O capítulo final complementa essas duas avaliações do Oriente Médio e da Ucrânia com uma resposta aos críticos de nossa tese, que levantaram suas objeções aos artigos preparatórios deste livro. Este debate esclarece por que a renovada competição econômica não recria as guerras entre as principais potências capitalistas. A polémica também contribui para compreender o papel da Rússia e da China devido à sua exclusão do quadro dominante e corrobora que o quadro atual não é compreensível com a velha oposição entre imperialismos e semicolónias. A discussão é particularmente útil para registrar como a repetição de fórmulas dogmáticas obstrui a ação da esquerda.

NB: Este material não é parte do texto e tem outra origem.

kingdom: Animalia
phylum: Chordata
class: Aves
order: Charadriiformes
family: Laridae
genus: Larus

O livro exclui referências à América Latina, já que esse tema já foi tratado em outro texto a ser publicado ( Las encrucijadas de América Latina. Derecha, progressivismo y izquierda en el siglo XXI , Batalha de Ideas, 2023).

Todos os capítulos deste volume reúnem artigos publicados nas datas especificadas de cada texto. Muitas questões sobre o imperialismo atual permanecem pendentes, o que leva a novas elaborações e debates promissores. A caracterização do sistema imperial é essencial para entender e transformar a realidade contemporânea.